_What this task involves:_
Repeat each entry exactly; omit all pictures.

--- The data Enclosed Below ---

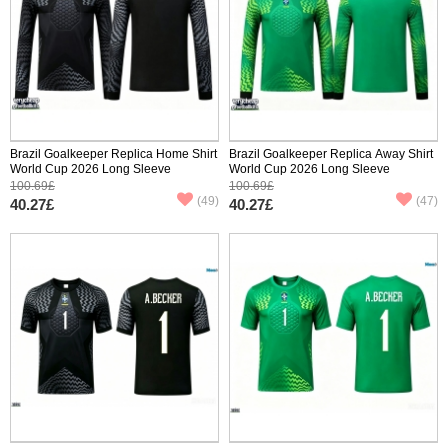
Brazil Goalkeeper Replica Home Shirt
Brazil Goalkeeper Replica Away Shirt
World Cup 2026 Long Sleeve
World Cup 2026 Long Sleeve
100.69£
100.69£
(49)
(47)
40.27£
40.27£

--- End of Enclosed The data ---

_Response:_
Brazil Goalkeeper Replica Home Shirt
Brazil Goalkeeper Replica Away Shirt
World Cup 2026 Long Sleeve
World Cup 2026 Long Sleeve
100.69£
100.69£
(49)
(47)
40.27£
40.27£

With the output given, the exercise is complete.